Ia menambahkan, sinkronisasi data penyuluh dan wilayah sasaran menjadi bagian penting untuk memastikan proses pengumpulan data berjalan optimal dan tepat sasaran.
“Kami mohon bantuan Ditjen Bimas Hindu untuk memastikan kesesuaian data penyuluh dan lokasi sampel di lapangan,” ujarnya.
Sementara itu, Dirjen Bimas Hindu Prof. I Nengah Duija menekankan pentingnya penyesuaian terminologi dalam instrumen survei agar lebih sesuai dengan karakteristik dan pemahaman umat Hindu di tingkat akar rumput.

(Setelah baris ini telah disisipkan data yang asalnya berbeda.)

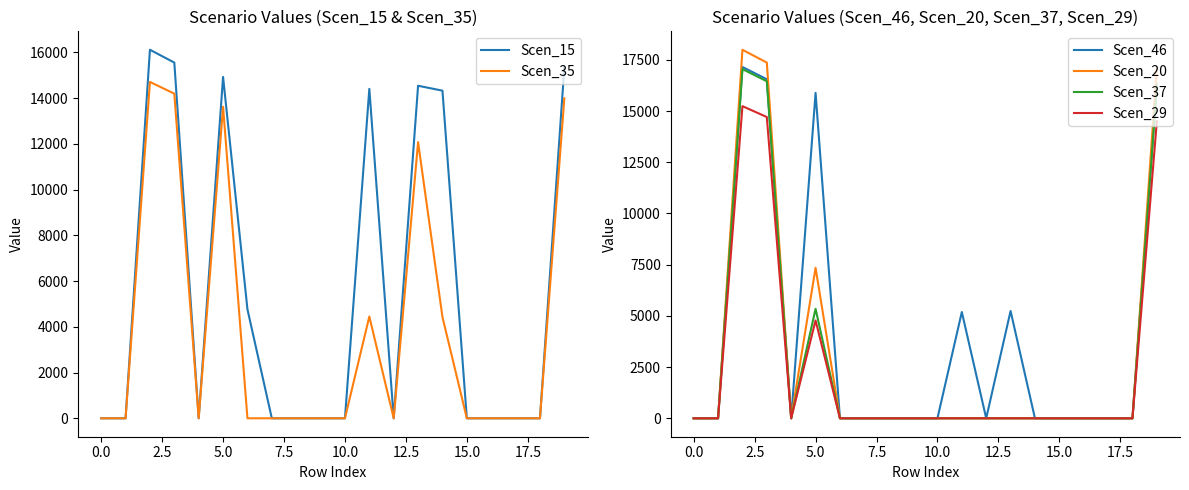

What is the highest value of the Scen_29 series?

15240.1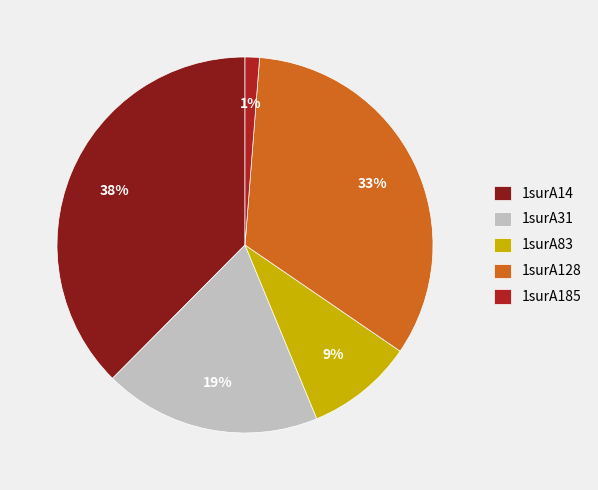

To the nearest percent, what portion does 1surA128 represent?

33%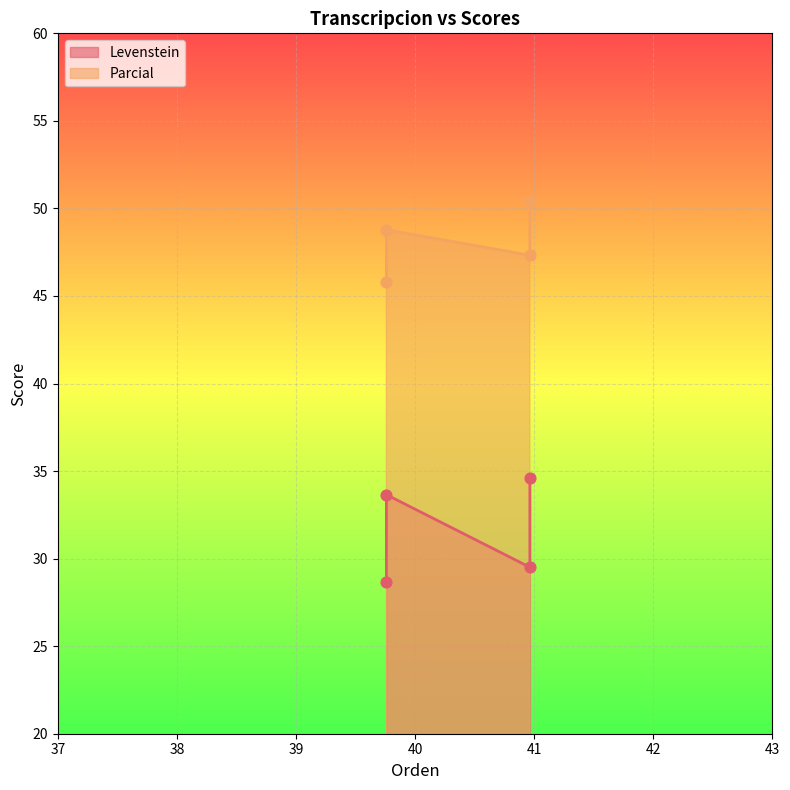

Which series has the largest total across all categories?

Parcial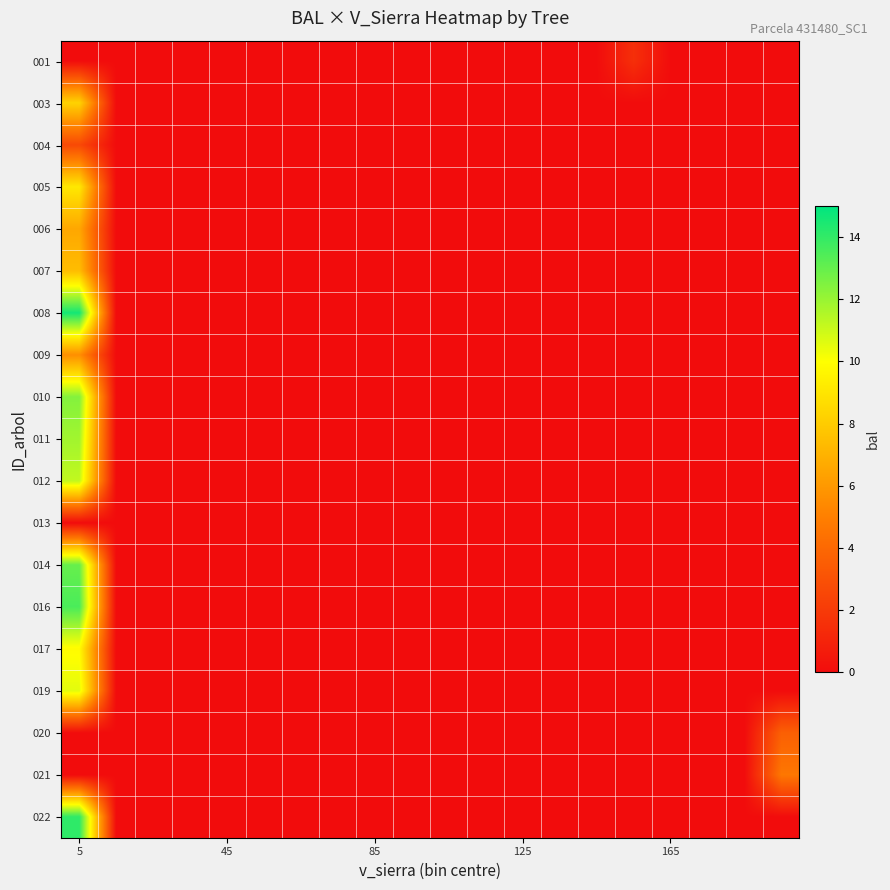

Which category has the lowest value across all series?

5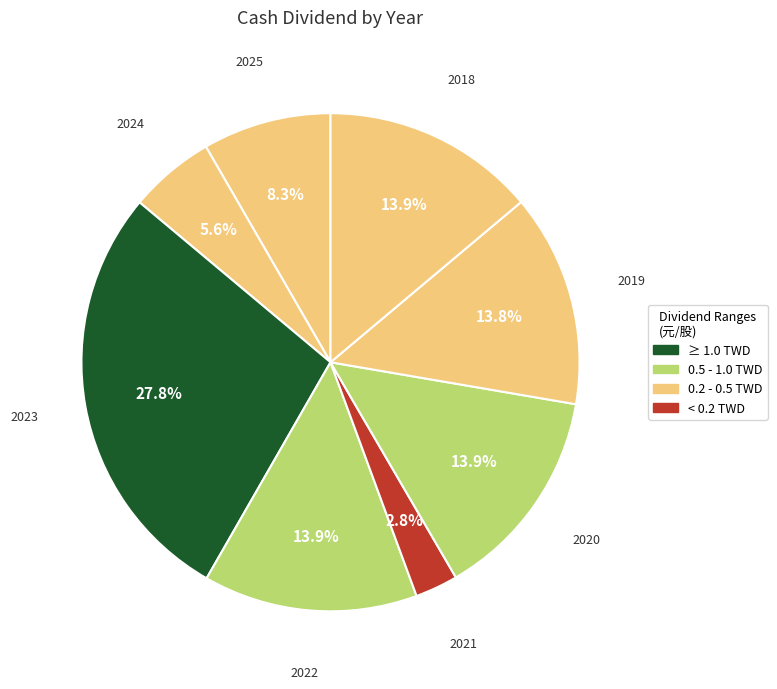

How many segments does this pie chart have?

8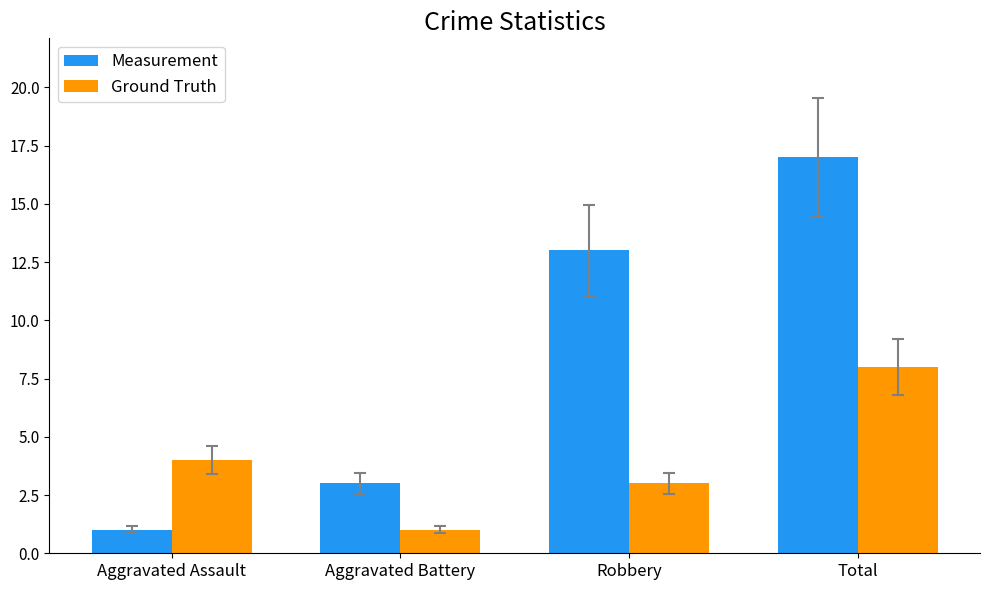

What is the maximum value for Measurement?

17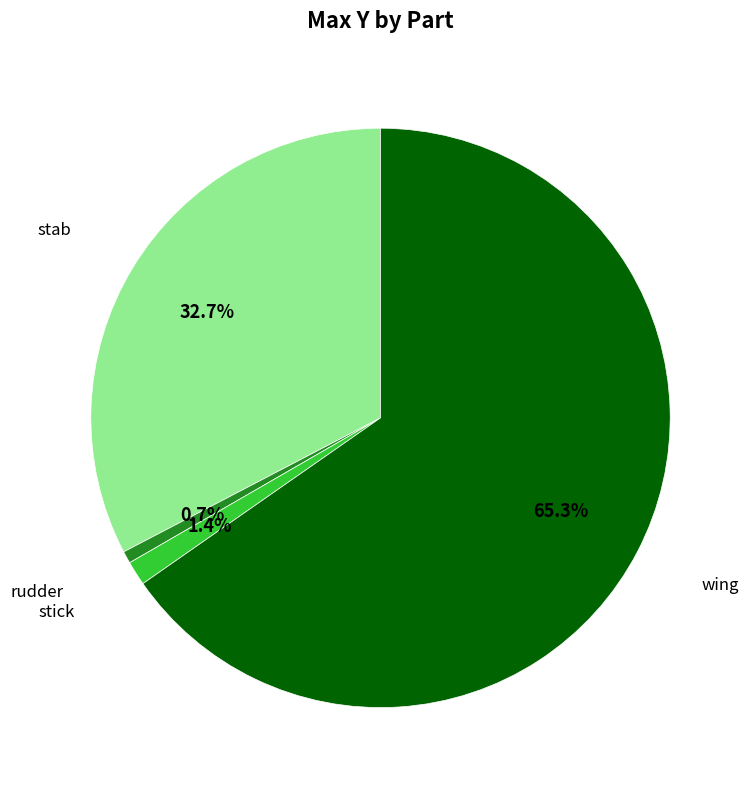

Is there any slice that represents more than half of the pie?

Yes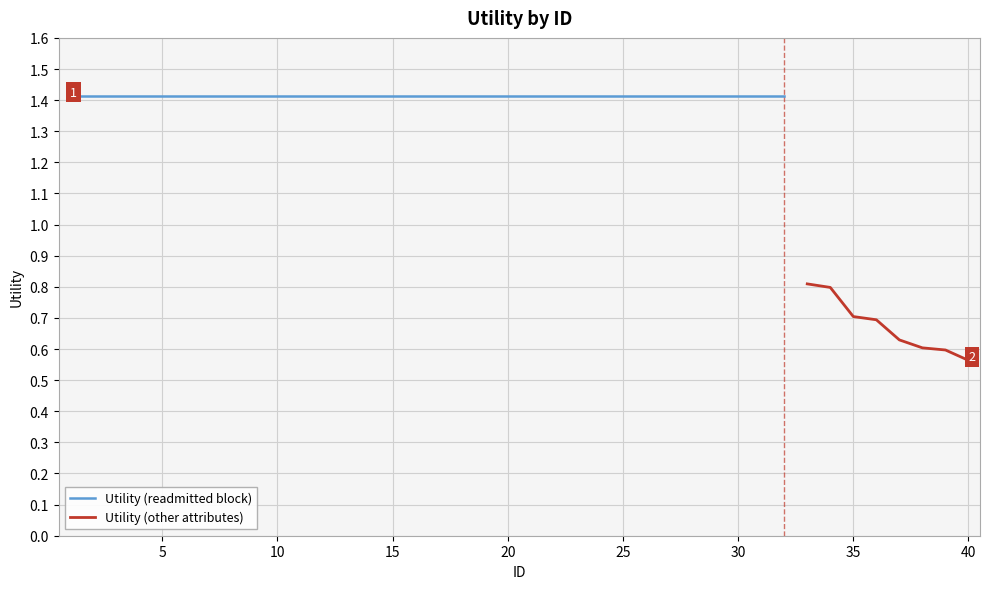

Does the chart display data point markers on the line(s)?

No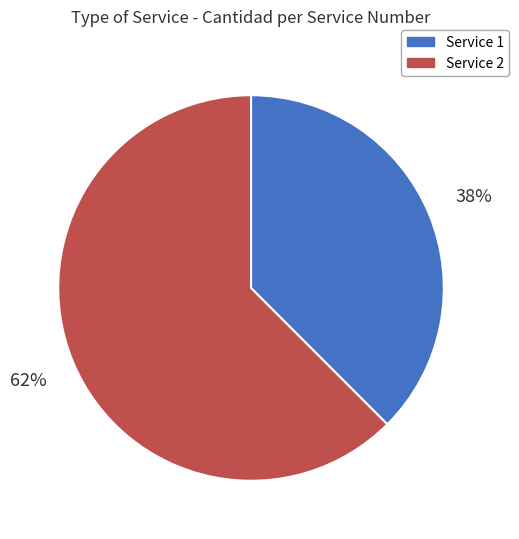

How many segments does this pie chart have?

2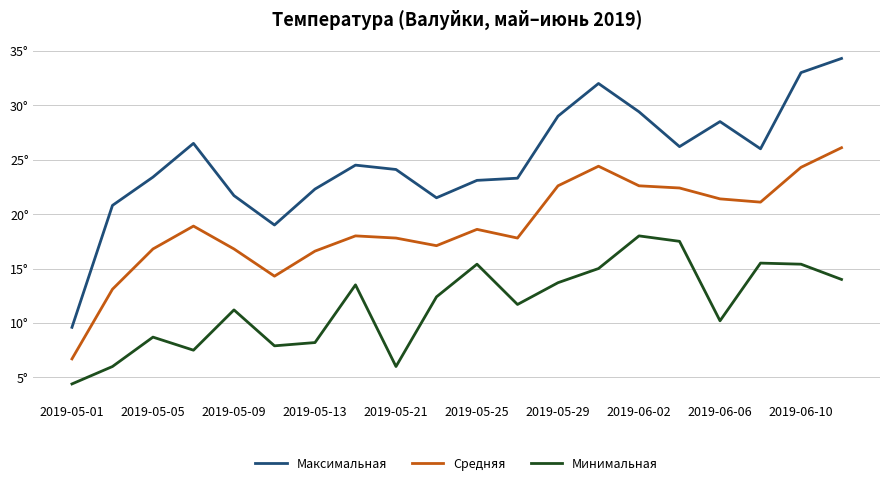

True or false: Минимальная and Средняя intersect in this chart.

False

“Instrumen survei harus menggunakan pendekatan yang sesuai dengan konteks ajaran Agama Hindu. Jika istilahnya terlalu umum, masyarakat bisa salah memahami pertanyaan,” ungkap Dirjen Bimas Hindu dalam forum tersebut.
Selain itu, Prof. I Nengah Duija juga mengingatkan agar penentuan responden memperhatikan keragaman tradisi dan tipologi umat Hindu di berbagai daerah sehingga hasil survei dapat mencerminkan kondisi masyarakat secara lebih akurat.
“Penentuan responden harus dicermati dengan baik karena setiap komunitas Hindu memiliki karakteristik yang berbeda,” tambahnya.
Audiensi ini merupakan tindak lanjut dari surat permohonan audiensi yang disampaikan BMBPSDM Kementerian Agama kepada Direktorat Urusan Agama Hindu terkait persiapan pengukuran kinerja Survei IKsUB Tahun 2026.
Survei IKsUB 2026 direncanakan memasuki tahap pengumpulan data pada Juli hingga Agustus 2026 setelah proses sinkronisasi data, finalisasi instrumen, dan pelatihan enumerator selesai dilaksanakan. Hasil survei tersebut diharapkan menjadi dasar penguatan kebijakan pembangunan kehidupan beragama yang lebih inklusif, moderat, dan berbasis data di Indonesia.